I don’t know how to explain or describe my experience that night. No matter which way I turned my back was aching. I was hot under the blankets but the air conditioning felt frigid. Every time I closed my eyes I imagined 10,000 things that could go wrong. I stared straight into the darkness, straining my eyes to make shapes out of nothing but that only gave me a headache. The worst part was the feeling of intense pressure on my chest. My lungs felt constricted, I couldn’t get a full breath of air in. This burning pain settled onto my heart while I tried to fight off the inevitable thought: I would never get to Edel.
The parties would go on, the talks would make everyone laugh and cry, bonds would be made, prayers said, and I would spend the entire weekend back at home, faking a smile and trying to cope. Which makes me sound completely pathetic and I was pretty pathetic in that moment. I had pinned so many of my hopes and dreams on this weekend, I was burnt and stressed from having two kids in two years and I needed this to rejuvenate myself and march forward. In that moment I was utterly defeated and I sent my husband a text message at three in the morning telling him this wasn’t a good idea and I should just stay home.
I laid back down and thought of all the times in my life that catastrophe had struck. The summer my 4 year old brother was diagnosed with leukemia, the day our house was foreclosed on, the moment I found myself pregnant with our first child and had to cut off ties with my mother. In all of those situations I had had no control and railed against an uncaring and unjust God who refused to come to my rescue. The only thing that had changed was my faith.
I knelt by the side of the couch and prayed.
“Lord, you know what this means to me. I thought this event would change my life. I keep fighting and fighting but nothing’s going my way. So I surrender. I leave the rest of this up to you. I’ll try as hard as I can, I’ll drive and sprint and sit in the most uncomfortable seats if I have to, but the rest is up to you. If you want me there then make it so. If not, then help me come to terms with it.”
I prayed til I had no more words and then I took the tangled mess of feelings on my chest and threw them into the ether. He was God, he’d be able to decipher it. The rest, as they say, is history.
We woke up and drove to Philadelphia and never even hit a red light. We breezed through security and had an uneventful flight to Atlanta. We only had a twenty minute layover in which to catch our next plane but in an unexpected twist the flight was delayed 20 minutes, which gave us enough time to get to the gate and use the facilities before getting onboard. My husband surprised us with first class tickets so we sat in luxury the whole way to Austin. Within five minutes we were in an Uber to the hotel. We checked in and I had enough time to change and fix my crazy shoes and head down to the party.

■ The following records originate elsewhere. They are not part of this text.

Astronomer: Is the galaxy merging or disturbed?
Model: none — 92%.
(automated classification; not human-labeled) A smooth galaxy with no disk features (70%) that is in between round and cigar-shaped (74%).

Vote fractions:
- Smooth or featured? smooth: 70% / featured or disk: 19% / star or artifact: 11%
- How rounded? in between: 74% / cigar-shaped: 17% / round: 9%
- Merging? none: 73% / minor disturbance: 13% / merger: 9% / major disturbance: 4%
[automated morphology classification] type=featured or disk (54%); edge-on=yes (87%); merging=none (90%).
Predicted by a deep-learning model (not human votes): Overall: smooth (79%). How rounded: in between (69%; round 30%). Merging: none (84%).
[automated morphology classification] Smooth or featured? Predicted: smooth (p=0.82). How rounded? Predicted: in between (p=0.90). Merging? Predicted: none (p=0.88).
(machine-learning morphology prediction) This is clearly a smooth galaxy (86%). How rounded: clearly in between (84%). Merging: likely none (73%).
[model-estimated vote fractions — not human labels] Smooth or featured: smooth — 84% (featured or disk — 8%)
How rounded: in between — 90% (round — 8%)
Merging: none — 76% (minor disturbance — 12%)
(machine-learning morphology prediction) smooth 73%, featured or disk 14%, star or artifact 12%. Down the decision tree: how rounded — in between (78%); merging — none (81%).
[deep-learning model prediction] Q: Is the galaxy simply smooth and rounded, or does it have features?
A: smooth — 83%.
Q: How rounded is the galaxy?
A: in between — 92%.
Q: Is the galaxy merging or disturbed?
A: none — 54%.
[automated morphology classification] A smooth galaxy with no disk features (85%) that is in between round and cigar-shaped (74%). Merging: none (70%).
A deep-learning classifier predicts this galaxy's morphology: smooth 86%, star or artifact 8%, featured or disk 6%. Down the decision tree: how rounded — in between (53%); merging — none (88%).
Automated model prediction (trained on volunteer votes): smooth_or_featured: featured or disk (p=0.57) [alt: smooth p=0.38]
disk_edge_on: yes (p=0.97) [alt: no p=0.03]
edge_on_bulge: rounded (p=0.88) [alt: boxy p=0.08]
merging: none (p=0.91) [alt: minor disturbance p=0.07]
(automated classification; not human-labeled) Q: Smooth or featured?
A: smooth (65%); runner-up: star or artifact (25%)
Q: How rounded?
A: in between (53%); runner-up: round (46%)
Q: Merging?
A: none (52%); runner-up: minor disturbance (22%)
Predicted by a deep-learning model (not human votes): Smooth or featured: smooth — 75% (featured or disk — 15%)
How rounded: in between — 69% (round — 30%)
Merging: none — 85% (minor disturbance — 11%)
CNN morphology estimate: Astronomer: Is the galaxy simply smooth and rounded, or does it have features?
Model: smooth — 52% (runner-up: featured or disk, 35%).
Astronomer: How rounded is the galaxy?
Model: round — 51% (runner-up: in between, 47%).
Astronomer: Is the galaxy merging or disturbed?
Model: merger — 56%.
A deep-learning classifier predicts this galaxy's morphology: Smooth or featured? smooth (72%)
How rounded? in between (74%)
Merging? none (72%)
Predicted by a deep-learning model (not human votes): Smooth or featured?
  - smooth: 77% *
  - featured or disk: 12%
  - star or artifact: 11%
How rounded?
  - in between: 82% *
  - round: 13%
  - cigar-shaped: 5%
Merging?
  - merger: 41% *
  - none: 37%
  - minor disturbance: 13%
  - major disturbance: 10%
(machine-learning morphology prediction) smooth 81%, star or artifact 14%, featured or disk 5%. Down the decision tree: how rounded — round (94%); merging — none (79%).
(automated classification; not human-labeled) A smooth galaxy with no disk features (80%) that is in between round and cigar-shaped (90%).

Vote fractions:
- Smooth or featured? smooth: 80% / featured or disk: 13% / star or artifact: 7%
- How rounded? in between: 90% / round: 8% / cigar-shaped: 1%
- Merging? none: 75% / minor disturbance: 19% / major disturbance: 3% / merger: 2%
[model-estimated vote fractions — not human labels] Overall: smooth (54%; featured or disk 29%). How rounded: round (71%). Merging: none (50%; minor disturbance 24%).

The Edel Gathering was everything I hoped it would be. I met a ton of people, I laughed and cried, I was reaffirmed in my faith and rejuvenated to come home and continue the business of caring for my husband and children. I also learned the true meaning of surrender, of giving yourself over to His will. Despite my faith and all of my efforts I had been content to do it all on my own, never wavering from my own path and desires. God is a gentleman, He doesn’t barge in where He isn’t wanted, so He’s allowed me to struggle and flounder so I can make my way back to Him.
So my friends, I did battle with a demon and the Lord defeated him for me. How was your weekend?